Nello sudi o di Ermanno Cristini una mostra a cura di Corrado Levi e Yari Miele risponde a una doppia interrogazione riferita all'arte

“Che?” : è una doppia interrogazione riferita all’arte ed il titolo di una mostra che raccoglie un’opera scelta da ciascuno dei seguenti artisti: Antonio Barletta, Lorenza Boisi, Mauro Cossu & Francesca Conchieri, Sabina Grasso, Lucia Leuci, Corrado Levi, Yari Miele, Angelo Mosca, Alberto Mugnaini, Marta Pierobon, Rosamaria Rinaldi, Laura Santamaria. 
Naturalmente la risposta è aperta.

 

CHE ?
25 Maggio – 16 Giugno 2013
inaugurazione  sabato 25 Maggio 2013 ore 19
orari: tutti i giorni su appuntamento al 3358051151
RISS(E) studio di Ermanno Cristini, Via S. Pedrino 4, Varese

Non c’è etica senza riattribuzione del senso e non c’è senso senza ripensamento del valore del fare. Riss(e) nasce così. Oggi la realtà è talmente cruda da non consentire perbenismi. Dunque un terreno di confronto fuori dai limiti. E poi “Riss” in tedesco è “fessura”, “crepa”, “squarcio”;  e dalla crepa entra la luce. È valicando i limiti che si può riattribuire un senso al fare e più nello specifico al fare artistico. Non è cosa nuova, ma forse ora assume il valore di un’emergenza imprescindibile. Valicare i limiti è varcare i confini: è l’attitudine del viandante. Senza mappa, senza meta, senza ritorno; perché l’unica meta è il ricominciare ad andare via.

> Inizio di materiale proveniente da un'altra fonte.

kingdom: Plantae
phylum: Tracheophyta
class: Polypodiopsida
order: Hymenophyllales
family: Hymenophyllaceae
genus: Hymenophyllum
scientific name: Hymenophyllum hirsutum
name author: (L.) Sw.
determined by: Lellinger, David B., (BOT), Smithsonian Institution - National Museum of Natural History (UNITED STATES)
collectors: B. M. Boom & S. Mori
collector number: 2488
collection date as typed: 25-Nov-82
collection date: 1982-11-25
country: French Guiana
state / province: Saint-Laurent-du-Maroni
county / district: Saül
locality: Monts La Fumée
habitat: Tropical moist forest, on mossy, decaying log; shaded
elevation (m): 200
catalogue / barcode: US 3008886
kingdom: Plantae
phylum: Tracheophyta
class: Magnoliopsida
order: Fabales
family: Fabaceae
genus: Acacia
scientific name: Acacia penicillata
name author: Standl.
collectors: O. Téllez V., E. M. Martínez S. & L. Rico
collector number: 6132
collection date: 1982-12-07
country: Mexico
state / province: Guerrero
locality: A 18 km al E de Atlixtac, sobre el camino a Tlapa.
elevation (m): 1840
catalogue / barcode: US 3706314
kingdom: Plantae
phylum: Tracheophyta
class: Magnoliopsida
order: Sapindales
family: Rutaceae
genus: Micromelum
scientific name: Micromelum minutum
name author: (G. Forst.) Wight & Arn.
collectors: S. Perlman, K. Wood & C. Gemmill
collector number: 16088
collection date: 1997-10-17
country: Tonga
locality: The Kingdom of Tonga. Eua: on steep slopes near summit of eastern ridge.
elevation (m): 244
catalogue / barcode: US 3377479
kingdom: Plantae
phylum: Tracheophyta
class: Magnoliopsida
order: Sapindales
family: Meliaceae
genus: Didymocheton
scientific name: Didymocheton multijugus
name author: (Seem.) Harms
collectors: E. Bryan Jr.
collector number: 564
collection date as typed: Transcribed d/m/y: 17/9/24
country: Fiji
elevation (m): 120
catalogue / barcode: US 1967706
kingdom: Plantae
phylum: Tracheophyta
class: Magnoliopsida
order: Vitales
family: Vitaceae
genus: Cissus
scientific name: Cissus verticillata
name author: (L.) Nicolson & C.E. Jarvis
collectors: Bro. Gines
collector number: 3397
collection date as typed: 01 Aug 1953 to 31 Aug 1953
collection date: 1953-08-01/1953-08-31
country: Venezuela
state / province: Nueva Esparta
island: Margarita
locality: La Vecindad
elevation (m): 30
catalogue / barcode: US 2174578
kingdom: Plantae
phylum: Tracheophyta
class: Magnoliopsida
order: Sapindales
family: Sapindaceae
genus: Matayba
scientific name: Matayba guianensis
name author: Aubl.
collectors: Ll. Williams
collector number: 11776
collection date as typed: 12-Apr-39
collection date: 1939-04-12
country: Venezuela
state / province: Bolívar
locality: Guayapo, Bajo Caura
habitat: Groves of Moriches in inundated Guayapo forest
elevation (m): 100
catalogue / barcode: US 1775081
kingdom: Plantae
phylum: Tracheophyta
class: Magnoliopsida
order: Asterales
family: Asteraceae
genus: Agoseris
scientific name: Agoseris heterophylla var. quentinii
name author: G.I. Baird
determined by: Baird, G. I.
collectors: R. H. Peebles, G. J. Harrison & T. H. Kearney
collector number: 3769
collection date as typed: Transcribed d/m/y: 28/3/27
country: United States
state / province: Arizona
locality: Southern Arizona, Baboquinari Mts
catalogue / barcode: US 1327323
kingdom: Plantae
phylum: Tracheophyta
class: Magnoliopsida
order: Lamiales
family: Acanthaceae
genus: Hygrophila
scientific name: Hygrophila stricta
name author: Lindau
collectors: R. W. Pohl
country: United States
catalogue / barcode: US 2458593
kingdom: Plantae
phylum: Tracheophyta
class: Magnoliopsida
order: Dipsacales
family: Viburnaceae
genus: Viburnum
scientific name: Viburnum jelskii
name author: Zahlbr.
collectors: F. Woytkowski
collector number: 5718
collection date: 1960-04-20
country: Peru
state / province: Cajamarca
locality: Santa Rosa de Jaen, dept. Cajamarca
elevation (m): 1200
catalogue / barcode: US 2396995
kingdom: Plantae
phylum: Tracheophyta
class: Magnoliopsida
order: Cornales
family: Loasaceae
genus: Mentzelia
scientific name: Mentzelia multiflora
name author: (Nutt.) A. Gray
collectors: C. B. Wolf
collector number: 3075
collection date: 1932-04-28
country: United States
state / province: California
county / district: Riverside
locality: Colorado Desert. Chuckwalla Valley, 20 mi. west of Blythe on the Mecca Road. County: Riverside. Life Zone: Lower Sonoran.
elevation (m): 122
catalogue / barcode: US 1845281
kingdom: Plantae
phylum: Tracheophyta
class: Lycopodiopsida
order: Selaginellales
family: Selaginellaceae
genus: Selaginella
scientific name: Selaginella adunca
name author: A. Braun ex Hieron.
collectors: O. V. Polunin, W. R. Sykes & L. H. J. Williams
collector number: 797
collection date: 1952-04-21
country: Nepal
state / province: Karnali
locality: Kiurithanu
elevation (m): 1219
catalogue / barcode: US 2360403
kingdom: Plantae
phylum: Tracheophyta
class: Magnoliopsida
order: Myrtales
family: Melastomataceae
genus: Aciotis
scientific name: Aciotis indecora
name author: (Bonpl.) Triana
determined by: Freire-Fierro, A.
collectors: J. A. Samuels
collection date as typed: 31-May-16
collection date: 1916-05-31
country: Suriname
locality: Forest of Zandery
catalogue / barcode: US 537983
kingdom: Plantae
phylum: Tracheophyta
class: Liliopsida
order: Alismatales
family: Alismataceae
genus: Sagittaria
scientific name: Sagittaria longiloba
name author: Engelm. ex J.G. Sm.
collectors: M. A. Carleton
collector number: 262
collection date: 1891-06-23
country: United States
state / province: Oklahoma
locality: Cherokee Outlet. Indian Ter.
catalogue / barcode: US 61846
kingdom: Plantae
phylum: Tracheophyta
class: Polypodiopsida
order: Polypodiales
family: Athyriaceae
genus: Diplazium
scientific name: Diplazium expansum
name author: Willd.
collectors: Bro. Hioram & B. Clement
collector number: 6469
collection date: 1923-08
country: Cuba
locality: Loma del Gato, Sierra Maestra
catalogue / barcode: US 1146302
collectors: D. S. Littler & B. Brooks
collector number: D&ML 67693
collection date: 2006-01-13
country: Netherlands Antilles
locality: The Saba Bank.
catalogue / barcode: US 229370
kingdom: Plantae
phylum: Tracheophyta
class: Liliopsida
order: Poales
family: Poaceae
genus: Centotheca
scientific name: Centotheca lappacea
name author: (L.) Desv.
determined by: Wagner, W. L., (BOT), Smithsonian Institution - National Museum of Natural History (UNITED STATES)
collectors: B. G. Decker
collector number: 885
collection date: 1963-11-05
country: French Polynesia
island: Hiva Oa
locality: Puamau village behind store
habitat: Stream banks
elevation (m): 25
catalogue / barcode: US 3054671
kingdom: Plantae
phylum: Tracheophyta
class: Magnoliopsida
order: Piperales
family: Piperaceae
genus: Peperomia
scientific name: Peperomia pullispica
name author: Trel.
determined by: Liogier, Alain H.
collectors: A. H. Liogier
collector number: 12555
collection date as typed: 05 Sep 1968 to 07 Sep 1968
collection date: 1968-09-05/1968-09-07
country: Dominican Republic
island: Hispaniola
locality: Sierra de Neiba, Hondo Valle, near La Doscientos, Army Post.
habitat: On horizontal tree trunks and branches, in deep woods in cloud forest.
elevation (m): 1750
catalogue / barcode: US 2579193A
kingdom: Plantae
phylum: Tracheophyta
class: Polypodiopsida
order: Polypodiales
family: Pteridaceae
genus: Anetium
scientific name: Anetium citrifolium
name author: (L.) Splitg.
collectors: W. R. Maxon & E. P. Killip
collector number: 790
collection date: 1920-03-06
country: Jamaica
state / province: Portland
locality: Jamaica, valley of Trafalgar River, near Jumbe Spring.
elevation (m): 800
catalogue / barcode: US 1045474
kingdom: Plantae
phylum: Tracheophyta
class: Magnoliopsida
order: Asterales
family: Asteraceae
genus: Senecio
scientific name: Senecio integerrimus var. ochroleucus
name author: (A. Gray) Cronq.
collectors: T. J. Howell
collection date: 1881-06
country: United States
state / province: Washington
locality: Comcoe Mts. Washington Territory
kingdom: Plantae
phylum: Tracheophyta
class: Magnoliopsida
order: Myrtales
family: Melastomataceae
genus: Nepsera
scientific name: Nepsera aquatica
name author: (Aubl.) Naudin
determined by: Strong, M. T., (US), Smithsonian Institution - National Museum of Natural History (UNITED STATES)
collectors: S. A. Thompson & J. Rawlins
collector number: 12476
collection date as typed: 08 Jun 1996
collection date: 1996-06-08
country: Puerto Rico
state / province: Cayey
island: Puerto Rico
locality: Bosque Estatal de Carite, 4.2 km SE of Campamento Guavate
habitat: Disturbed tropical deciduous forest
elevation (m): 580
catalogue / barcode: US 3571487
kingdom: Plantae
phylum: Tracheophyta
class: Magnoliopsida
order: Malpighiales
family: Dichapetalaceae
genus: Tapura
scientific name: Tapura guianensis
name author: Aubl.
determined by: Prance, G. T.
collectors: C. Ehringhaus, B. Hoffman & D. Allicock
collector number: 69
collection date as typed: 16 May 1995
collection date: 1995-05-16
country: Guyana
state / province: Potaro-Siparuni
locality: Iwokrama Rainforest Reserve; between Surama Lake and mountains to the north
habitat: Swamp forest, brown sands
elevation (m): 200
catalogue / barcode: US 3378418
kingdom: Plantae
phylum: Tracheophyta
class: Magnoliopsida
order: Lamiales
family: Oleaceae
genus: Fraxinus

Riss(e) ha questo spirito. È uno spazio fisico solo accidentalmente perché non può essere “qui”. Riss(e) vuole essere piuttosto un “dovunque”, un “altrove”; una sorta di piattaforma che si sposta trovando nell’erranza la propria dimensione etica. Riss(e) non è un project-space perché non ha una linea curatoriale organica. Propone “mostre”, anche ma non soprattutto, e vuole misurarsi con un continuo “fuori registro” ; quella condizione che deriva dalla consapevolezza che, abbandonata la mappa, non resta che stupirsi degli incontri. Riss(e) raccoglie una disposizione al dialogo che ha fatto nascere altri progetti, come ROAMING, L’OSPITE E L’INTRUSO, DIALOGOS; diversi tra loro ma accomunati da un bisogno di confronto, in una dimensione relazionale che attraversa la domanda sul “che fare? “  un po’ con lo spirito dell’interrogativo di Leonardo da Vinci: “la luna, come sta la luna?”.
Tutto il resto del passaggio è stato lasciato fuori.